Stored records
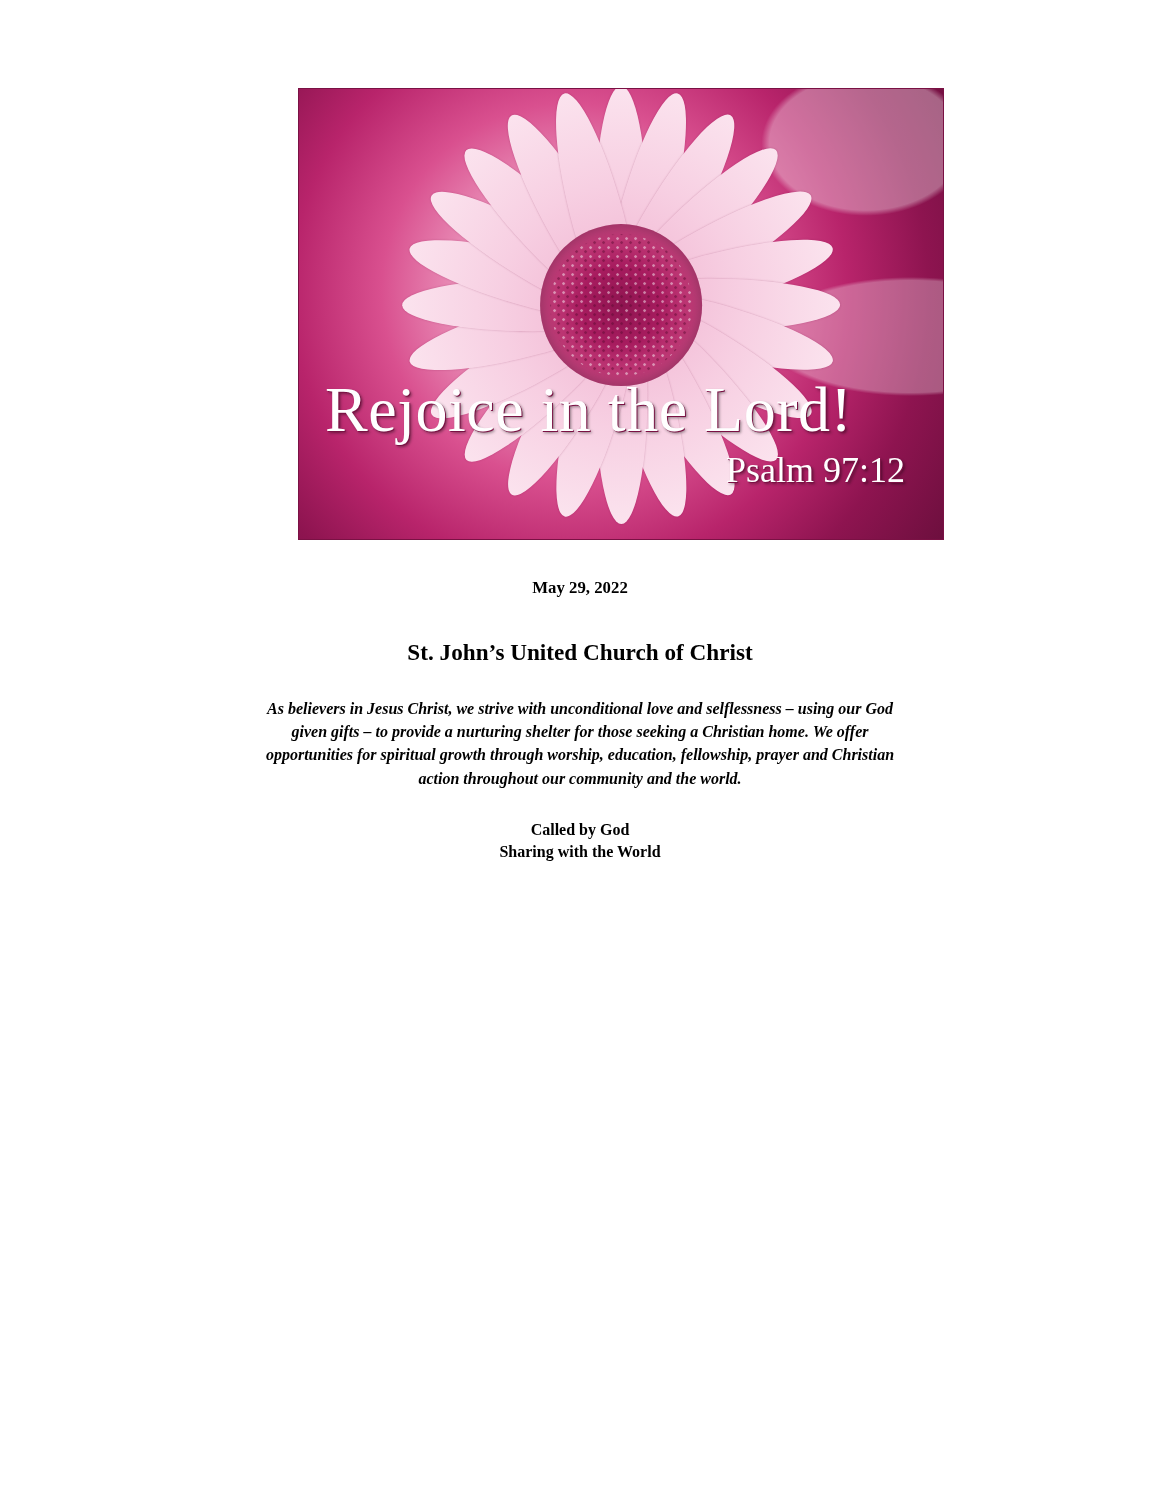Rejoice in the Lord!
Psalm 97:12
May 29, 2022
St. John’s United Church of Christ
As believers in Jesus Christ, we strive with unconditional love and selflessness – using our God given gifts – to provide a nurturing shelter for those seeking a Christian home. We offer opportunities for spiritual growth through worship, education, fellowship, prayer and Christian action throughout our community and the world.
Called by God
Sharing with the World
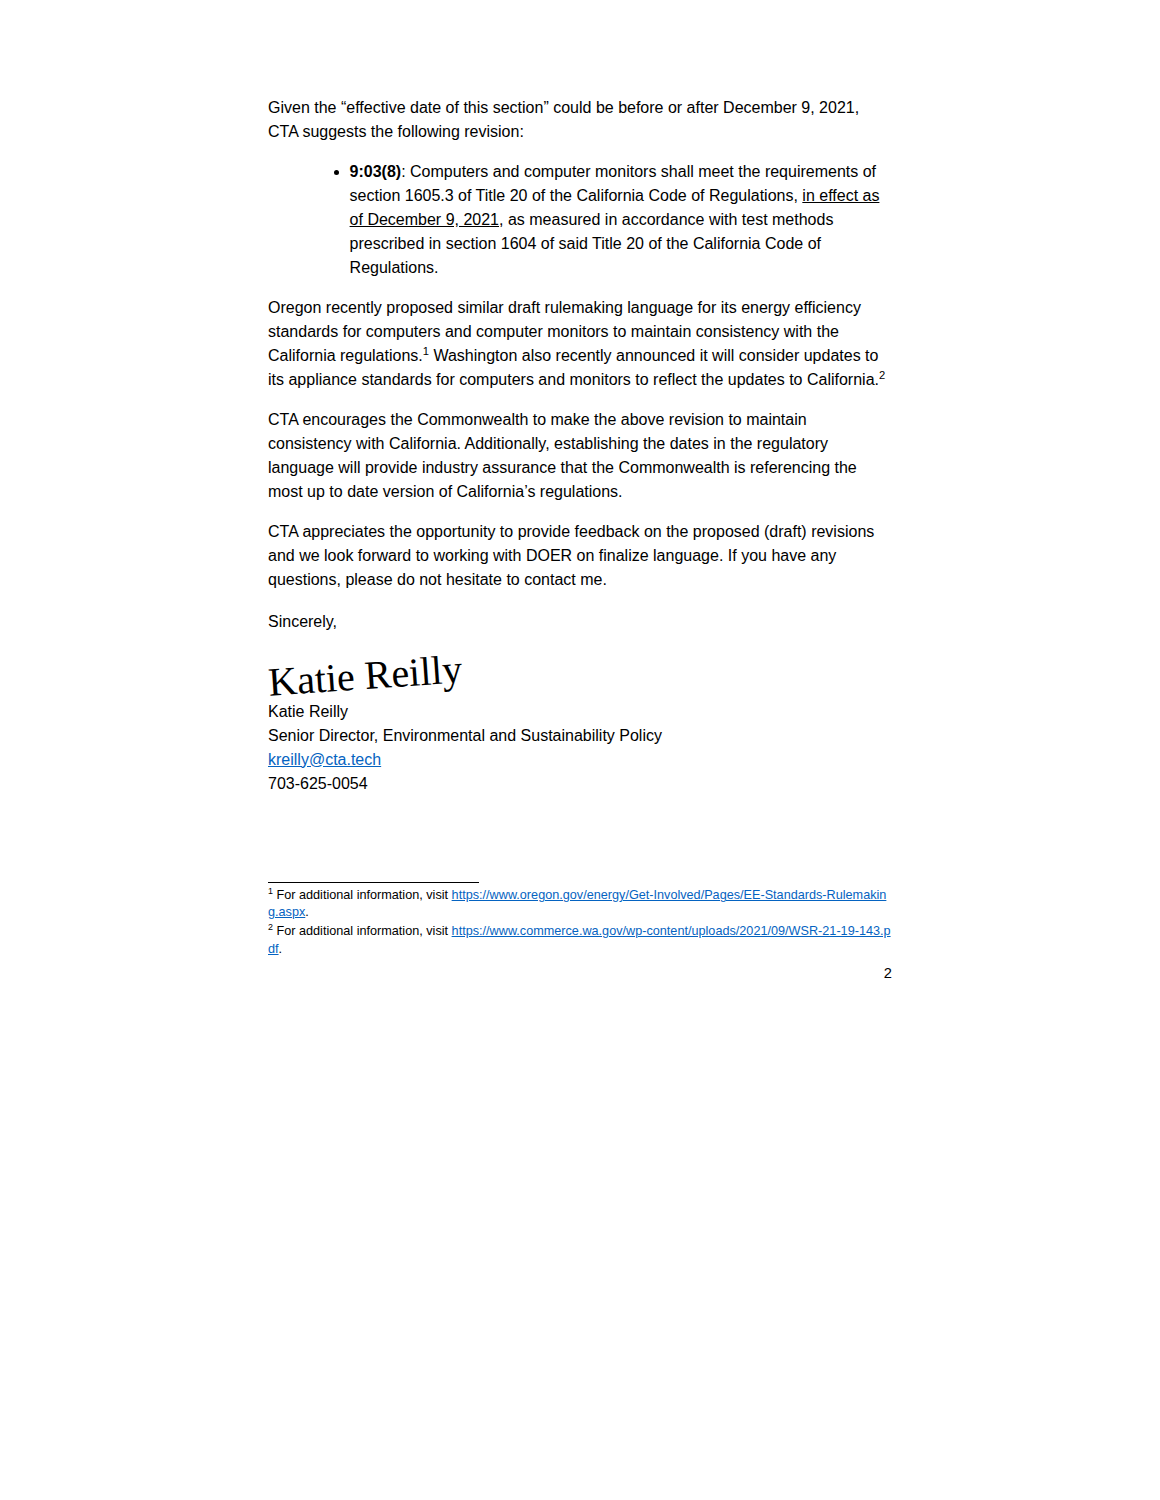Given the “effective date of this section” could be before or after December 9, 2021, CTA suggests the following revision:
9:03(8): Computers and computer monitors shall meet the requirements of section 1605.3 of Title 20 of the California Code of Regulations, in effect as of December 9, 2021, as measured in accordance with test methods prescribed in section 1604 of said Title 20 of the California Code of Regulations.
Oregon recently proposed similar draft rulemaking language for its energy efficiency standards for computers and computer monitors to maintain consistency with the California regulations.1 Washington also recently announced it will consider updates to its appliance standards for computers and monitors to reflect the updates to California.2
CTA encourages the Commonwealth to make the above revision to maintain consistency with California. Additionally, establishing the dates in the regulatory language will provide industry assurance that the Commonwealth is referencing the most up to date version of California’s regulations.
CTA appreciates the opportunity to provide feedback on the proposed (draft) revisions and we look forward to working with DOER on finalize language. If you have any questions, please do not hesitate to contact me.
Sincerely,
Katie Reilly
Katie Reilly
Senior Director, Environmental and Sustainability Policy
kreilly@cta.tech
703-625-0054
1 For additional information, visit https://www.oregon.gov/energy/Get-Involved/Pages/EE-Standards-Rulemaking.aspx.
2 For additional information, visit https://www.commerce.wa.gov/wp-content/uploads/2021/09/WSR-21-19-143.pdf.
2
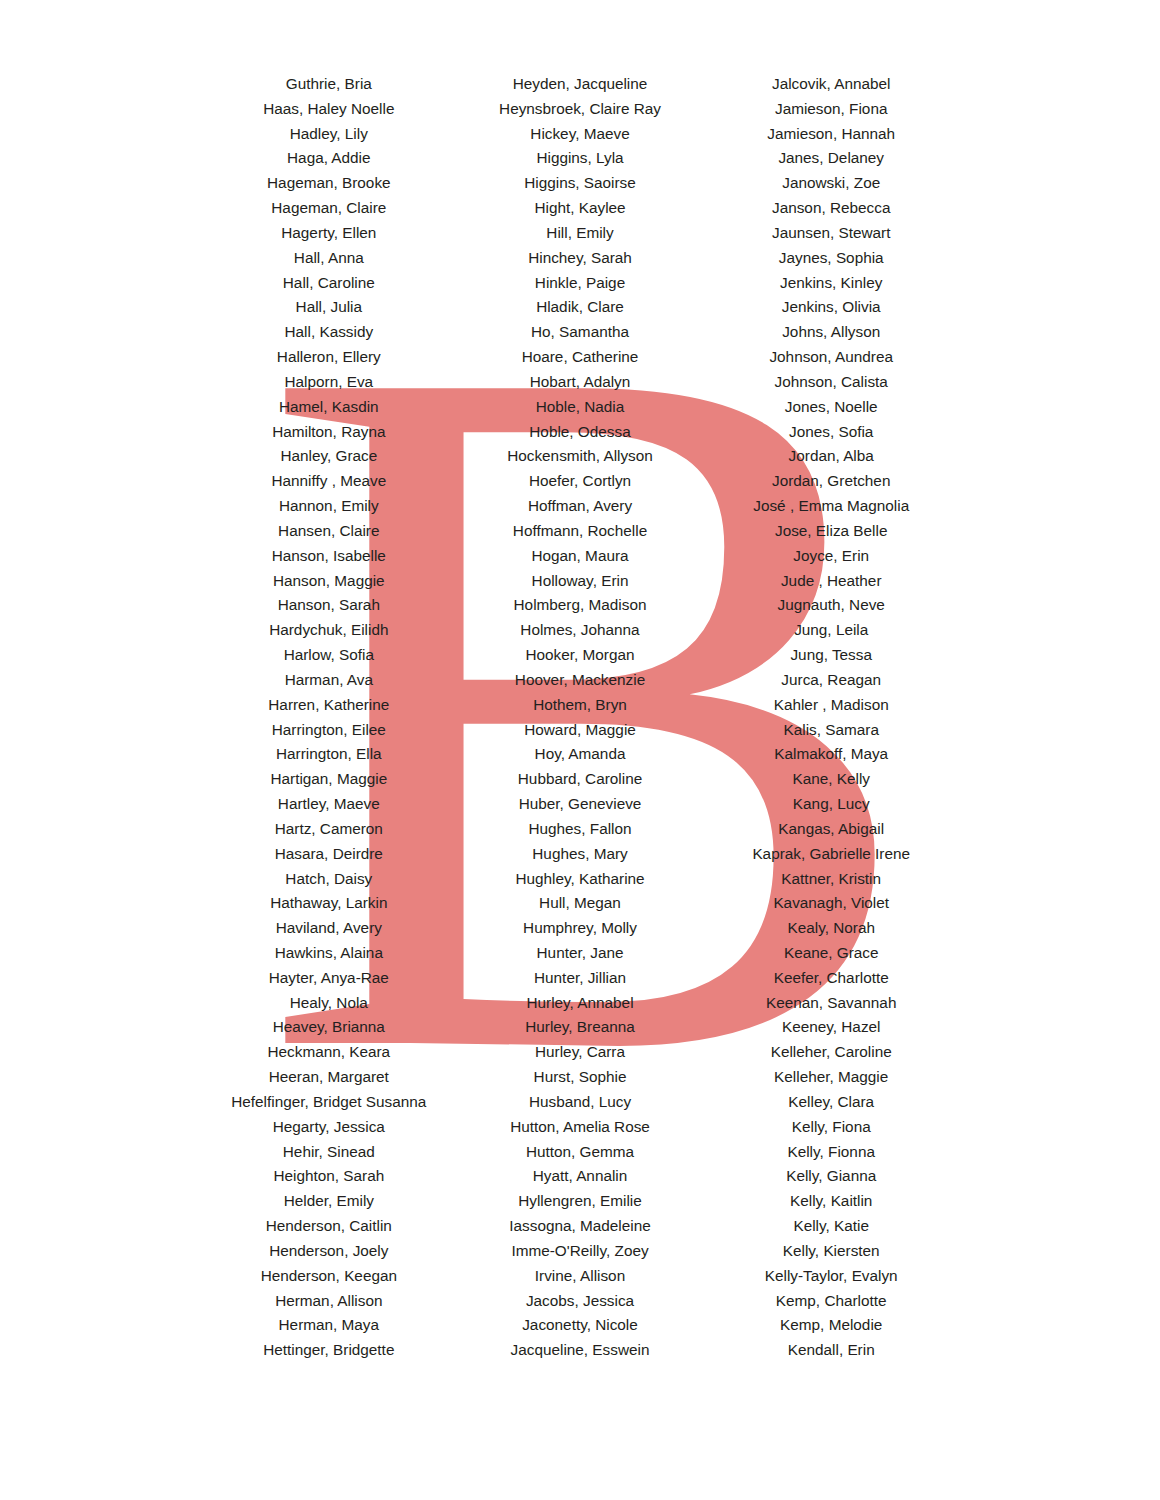B
Guthrie, Bria
Haas, Haley Noelle
Hadley, Lily
Haga, Addie
Hageman, Brooke
Hageman, Claire
Hagerty, Ellen
Hall, Anna
Hall, Caroline
Hall, Julia
Hall, Kassidy
Halleron, Ellery
Halporn, Eva
Hamel, Kasdin
Hamilton, Rayna
Hanley, Grace
Hanniffy , Meave
Hannon, Emily
Hansen, Claire
Hanson, Isabelle
Hanson, Maggie
Hanson, Sarah
Hardychuk, Eilidh
Harlow, Sofia
Harman, Ava
Harren, Katherine
Harrington, Eilee
Harrington, Ella
Hartigan, Maggie
Hartley, Maeve
Hartz, Cameron
Hasara, Deirdre
Hatch, Daisy
Hathaway, Larkin
Haviland, Avery
Hawkins, Alaina
Hayter, Anya-Rae
Healy, Nola
Heavey, Brianna
Heckmann, Keara
Heeran, Margaret
Hefelfinger, Bridget Susanna
Hegarty, Jessica
Hehir, Sinead
Heighton, Sarah
Helder, Emily
Henderson, Caitlin
Henderson, Joely
Henderson, Keegan
Herman, Allison
Herman, Maya
Hettinger, Bridgette
Heyden, Jacqueline
Heynsbroek, Claire Ray
Hickey, Maeve
Higgins, Lyla
Higgins, Saoirse
Hight, Kaylee
Hill, Emily
Hinchey, Sarah
Hinkle, Paige
Hladik, Clare
Ho, Samantha
Hoare, Catherine
Hobart, Adalyn
Hoble, Nadia
Hoble, Odessa
Hockensmith, Allyson
Hoefer, Cortlyn
Hoffman, Avery
Hoffmann, Rochelle
Hogan, Maura
Holloway, Erin
Holmberg, Madison
Holmes, Johanna
Hooker, Morgan
Hoover, Mackenzie
Hothem, Bryn
Howard, Maggie
Hoy, Amanda
Hubbard, Caroline
Huber, Genevieve
Hughes, Fallon
Hughes, Mary
Hughley, Katharine
Hull, Megan
Humphrey, Molly
Hunter, Jane
Hunter, Jillian
Hurley, Annabel
Hurley, Breanna
Hurley, Carra
Hurst, Sophie
Husband, Lucy
Hutton, Amelia Rose
Hutton, Gemma
Hyatt, Annalin
Hyllengren, Emilie
Iassogna, Madeleine
Imme-O'Reilly, Zoey
Irvine, Allison
Jacobs, Jessica
Jaconetty, Nicole
Jacqueline, Esswein
Jalcovik, Annabel
Jamieson, Fiona
Jamieson, Hannah
Janes, Delaney
Janowski, Zoe
Janson, Rebecca
Jaunsen, Stewart
Jaynes, Sophia
Jenkins, Kinley
Jenkins, Olivia
Johns, Allyson
Johnson, Aundrea
Johnson, Calista
Jones, Noelle
Jones, Sofia
Jordan, Alba
Jordan, Gretchen
José , Emma Magnolia
Jose, Eliza Belle
Joyce, Erin
Jude , Heather
Jugnauth, Neve
Jung, Leila
Jung, Tessa
Jurca, Reagan
Kahler , Madison
Kalis, Samara
Kalmakoff, Maya
Kane, Kelly
Kang, Lucy
Kangas, Abigail
Kaprak, Gabrielle Irene
Kattner, Kristin
Kavanagh, Violet
Kealy, Norah
Keane, Grace
Keefer, Charlotte
Keenan, Savannah
Keeney, Hazel
Kelleher, Caroline
Kelleher, Maggie
Kelley, Clara
Kelly, Fiona
Kelly, Fionna
Kelly, Gianna
Kelly, Kaitlin
Kelly, Katie
Kelly, Kiersten
Kelly-Taylor, Evalyn
Kemp, Charlotte
Kemp, Melodie
Kendall, Erin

Task description
Give every entry again as it is, dropping its pictures.

Response area
Rejoice in the Lord!
Psalm 97:12
May 29, 2022
St. John’s United Church of Christ
As believers in Jesus Christ, we strive with unconditional love and selflessness – using our God given gifts – to provide a nurturing shelter for those seeking a Christian home. We offer opportunities for spiritual growth through worship, education, fellowship, prayer and Christian action throughout our community and the world.
Called by God
Sharing with the World
Given the “effective date of this section” could be before or after December 9, 2021, CTA suggests the following revision:
9:03(8): Computers and computer monitors shall meet the requirements of section 1605.3 of Title 20 of the California Code of Regulations, in effect as of December 9, 2021, as measured in accordance with test methods prescribed in section 1604 of said Title 20 of the California Code of Regulations.
Oregon recently proposed similar draft rulemaking language for its energy efficiency standards for computers and computer monitors to maintain consistency with the California regulations.1 Washington also recently announced it will consider updates to its appliance standards for computers and monitors to reflect the updates to California.2
CTA encourages the Commonwealth to make the above revision to maintain consistency with California. Additionally, establishing the dates in the regulatory language will provide industry assurance that the Commonwealth is referencing the most up to date version of California’s regulations.
CTA appreciates the opportunity to provide feedback on the proposed (draft) revisions and we look forward to working with DOER on finalize language. If you have any questions, please do not hesitate to contact me.
Sincerely,
Katie Reilly
Katie Reilly
Senior Director, Environmental and Sustainability Policy
kreilly@cta.tech
703-625-0054
1 For additional information, visit https://www.oregon.gov/energy/Get-Involved/Pages/EE-Standards-Rulemaking.aspx.
2 For additional information, visit https://www.commerce.wa.gov/wp-content/uploads/2021/09/WSR-21-19-143.pdf.
2
B
Guthrie, Bria
Haas, Haley Noelle
Hadley, Lily
Haga, Addie
Hageman, Brooke
Hageman, Claire
Hagerty, Ellen
Hall, Anna
Hall, Caroline
Hall, Julia
Hall, Kassidy
Halleron, Ellery
Halporn, Eva
Hamel, Kasdin
Hamilton, Rayna
Hanley, Grace
Hanniffy , Meave
Hannon, Emily
Hansen, Claire
Hanson, Isabelle
Hanson, Maggie
Hanson, Sarah
Hardychuk, Eilidh
Harlow, Sofia
Harman, Ava
Harren, Katherine
Harrington, Eilee
Harrington, Ella
Hartigan, Maggie
Hartley, Maeve
Hartz, Cameron
Hasara, Deirdre
Hatch, Daisy
Hathaway, Larkin
Haviland, Avery
Hawkins, Alaina
Hayter, Anya-Rae
Healy, Nola
Heavey, Brianna
Heckmann, Keara
Heeran, Margaret
Hefelfinger, Bridget Susanna
Hegarty, Jessica
Hehir, Sinead
Heighton, Sarah
Helder, Emily
Henderson, Caitlin
Henderson, Joely
Henderson, Keegan
Herman, Allison
Herman, Maya
Hettinger, Bridgette
Heyden, Jacqueline
Heynsbroek, Claire Ray
Hickey, Maeve
Higgins, Lyla
Higgins, Saoirse
Hight, Kaylee
Hill, Emily
Hinchey, Sarah
Hinkle, Paige
Hladik, Clare
Ho, Samantha
Hoare, Catherine
Hobart, Adalyn
Hoble, Nadia
Hoble, Odessa
Hockensmith, Allyson
Hoefer, Cortlyn
Hoffman, Avery
Hoffmann, Rochelle
Hogan, Maura
Holloway, Erin
Holmberg, Madison
Holmes, Johanna
Hooker, Morgan
Hoover, Mackenzie
Hothem, Bryn
Howard, Maggie
Hoy, Amanda
Hubbard, Caroline
Huber, Genevieve
Hughes, Fallon
Hughes, Mary
Hughley, Katharine
Hull, Megan
Humphrey, Molly
Hunter, Jane
Hunter, Jillian
Hurley, Annabel
Hurley, Breanna
Hurley, Carra
Hurst, Sophie
Husband, Lucy
Hutton, Amelia Rose
Hutton, Gemma
Hyatt, Annalin
Hyllengren, Emilie
Iassogna, Madeleine
Imme-O'Reilly, Zoey
Irvine, Allison
Jacobs, Jessica
Jaconetty, Nicole
Jacqueline, Esswein
Jalcovik, Annabel
Jamieson, Fiona
Jamieson, Hannah
Janes, Delaney
Janowski, Zoe
Janson, Rebecca
Jaunsen, Stewart
Jaynes, Sophia
Jenkins, Kinley
Jenkins, Olivia
Johns, Allyson
Johnson, Aundrea
Johnson, Calista
Jones, Noelle
Jones, Sofia
Jordan, Alba
Jordan, Gretchen
José , Emma Magnolia
Jose, Eliza Belle
Joyce, Erin
Jude , Heather
Jugnauth, Neve
Jung, Leila
Jung, Tessa
Jurca, Reagan
Kahler , Madison
Kalis, Samara
Kalmakoff, Maya
Kane, Kelly
Kang, Lucy
Kangas, Abigail
Kaprak, Gabrielle Irene
Kattner, Kristin
Kavanagh, Violet
Kealy, Norah
Keane, Grace
Keefer, Charlotte
Keenan, Savannah
Keeney, Hazel
Kelleher, Caroline
Kelleher, Maggie
Kelley, Clara
Kelly, Fiona
Kelly, Fionna
Kelly, Gianna
Kelly, Kaitlin
Kelly, Katie
Kelly, Kiersten
Kelly-Taylor, Evalyn
Kemp, Charlotte
Kemp, Melodie
Kendall, Erin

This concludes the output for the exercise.